The fast developments on the computer and networking technologies have increased the popularity of the Web which has caused the inclusion of more and more information to the Web. However, the explosive growth of the information on the Web has brought some search problems: (i) general purpose search engines often return too many irrelevant results when users are searching for specific information on a given topic, (ii) the number of pages to be indexed by Web search systems has been increasing day by day which makes difficult to keep both automated and human maintained indices up to date. To overcome these search problems, vertical search engines, which traverse a subset of the Web to only gather documents on a specific topic and to identify the promising links that lead to on-topic documents, were proposed (Altıngövde, Özel, Ulusoy, Özsoyog˘lu, & Özsoyog˘lu, 2001; Chakrabarti, Van den Berg, & Dom, 1999; De Bra & Post, 1994; Menczer, Pant, & Srinivasan, 2004; Pinkerton, 1994). During a focused crawling process of a vertical search engine, an automatic classification mechanism is required to determine whether the Web page being considered is ‘‘on the specific topic” or not (Qi & Davison, 2009).
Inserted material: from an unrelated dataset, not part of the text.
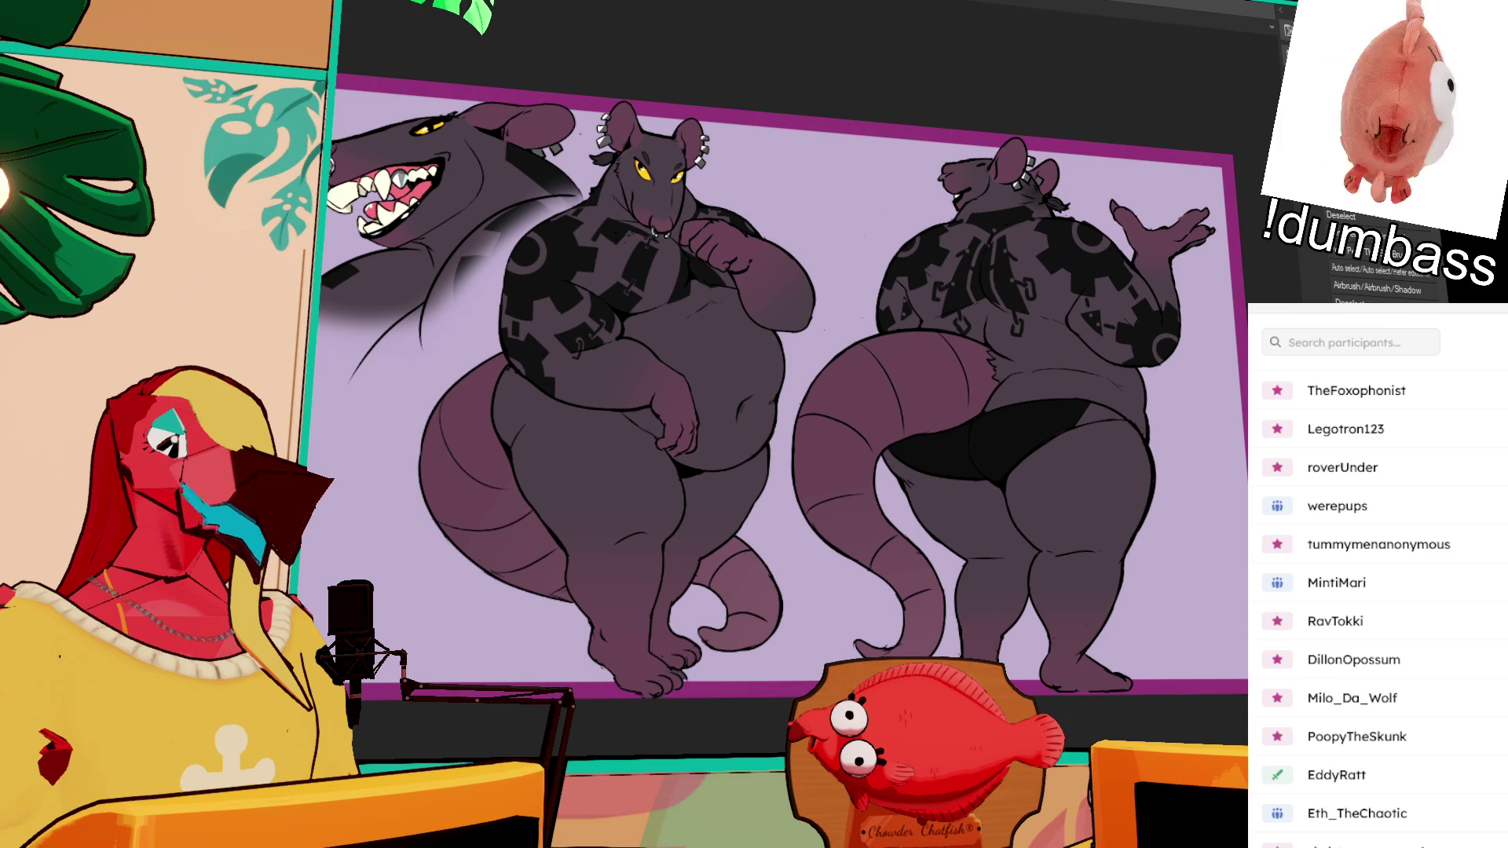
key(alt+BackSpace)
Automatic Web page classification is a supervised learning problem in which a set of labeled Web documents is used for training a classifier, and then the classifier is employed to assign one or more predefined category labels to future Web pages (Qi & Davison, 2009). In Web page classification process, every term and every HTML tag on each Web page can be considered as an attribute, which makes the number of features to be large.
Tests were conducted on three different collections. A small collection includes Computer Science related conference home pages that were obtained from the Open Directory Project Web site (http://www.dmoz.org), and two larger collections include course home pages and student home pages from the WebKB dataset (Craven et al., 1998).
In this study, our aim is to determine the ‘‘role” of a Web page (i.e., functional classification) such as to decide whether the Web page is a ‘‘student home page”, or a ‘‘course page”, or a ‘‘department home page”. While doing that, we give a single class label (e.g., ‘‘course page”) to each Web page, and we make binary classification in which we categorize instances into exactly one of the two classes (e.g., ‘‘course page”, or ‘‘not course page”). This kind of classification problem exists especially in focused crawling systems of vertical search engines.